The amateur hour theme music starts up—an unpleasant electronic tune—and a moment later the curtains flutter as the girl who just finished slips backstage.
Her skin glistens with the sweat of exertion, but she’s smiling, so I have to assume she thinks she’s done well. She has long, lean thighs and a dancer’s body that’s pretty similar to mine, and I frown, because she might be real competition for me.
I also can’t help but notice that she’s essentially nude, having stripped down to nothing—seriously, nothing—but a pair of black thong panties.
The butterflies that have been pirouetting lazily in my stomach for the last hour morph into badgers, clawing and twisting and fighting.
I don’t think I can do this. How the heck can I do this?
I take a deep breath. And then, for good measure, I take another. Because I can. I can, and I will. It’s for Griffin. It’s for the money. And I just need to keep my eyes on the prize.
The emcee announces the name of the next girl, and as she struts onto the stage to the blare of Madonna’s Like A Virgin, I peek through the gap in the curtain, searching for Wyatt in the audience.

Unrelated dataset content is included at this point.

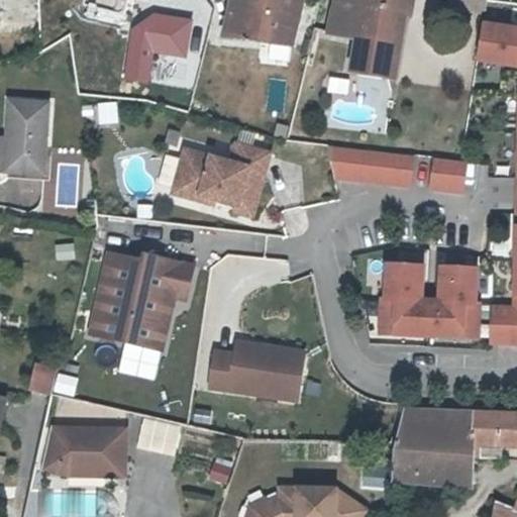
[(272,11),(265,45),(291,48),(301,0),(251,0),(250,7),(272,11)]
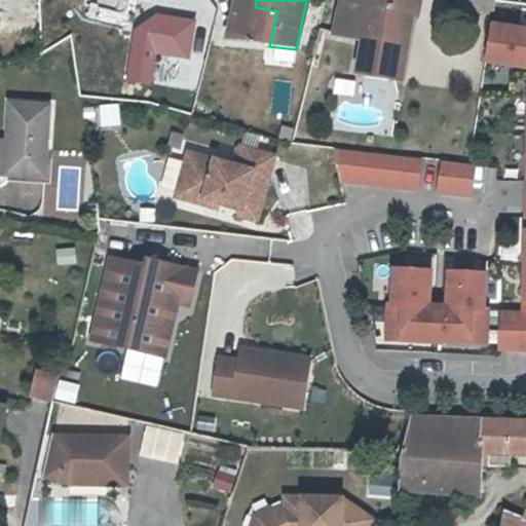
[(339,0),(335,17),(363,22),(361,37),(358,73),(395,80),(407,0),(339,0)]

If he’s there, I don’t see him, and a fresh wave of emotion floods through me.
Disappointment.
It settles in my veins, twisting me up inside. I bend over, stretching out my quads as I tell myself that I’m only disappointed because if he doesn’t show, that means I don’t get the job. So my disappointment is about the money. About Griff and the protocol. And about the fact that my last ditch plan to get him here didn’t work.

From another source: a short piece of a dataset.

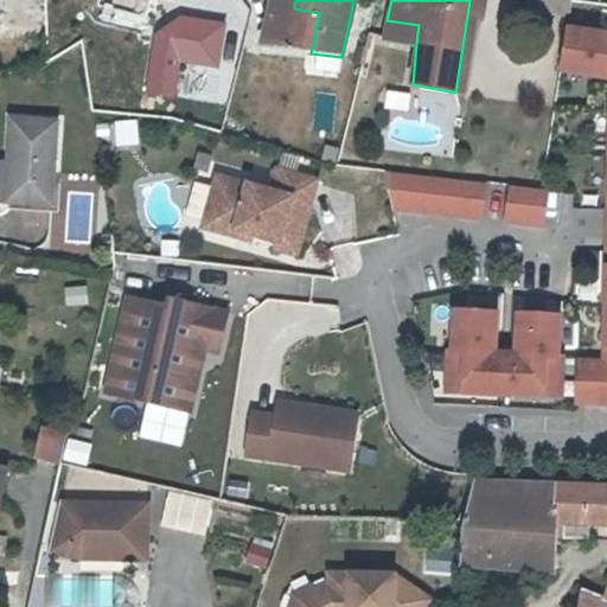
[(569,0),(551,0),(550,12),(568,13),(570,0),(569,0)]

I tell myself that, but of course it’s a lie.
In reality, I’m disappointed that I won’t feel his eyes on me again. That I won’t experience that tingle of awareness when he’s near, the way I did back when there was nothing dark between us.
I move to a reasonably clean spot on the floor and sit, stretching my legs wide and bending at the waist until my forehead is on my knee and my hands are cupping the ball of my foot. I hold the stretch, feeling the pleasant tightness, the mild burn as my muscles come alive, ready to perform.
I’ve already warmed up, of course, but I need the distraction now. Because no matter how much I wish I could pretend that this is just about the money and the dance, it’s about Wyatt. Of course it is. And instead of running from that uncomfortable little fact, I need to be like Gerrie. I need to just own it.
Own that it excites me to be around him. That I miss the way he made me feel. The way we used to laugh.
Maybe it was nothing more than a teenage summer fling, but it didn’t feel like it back then. And it doesn’t feel like it now.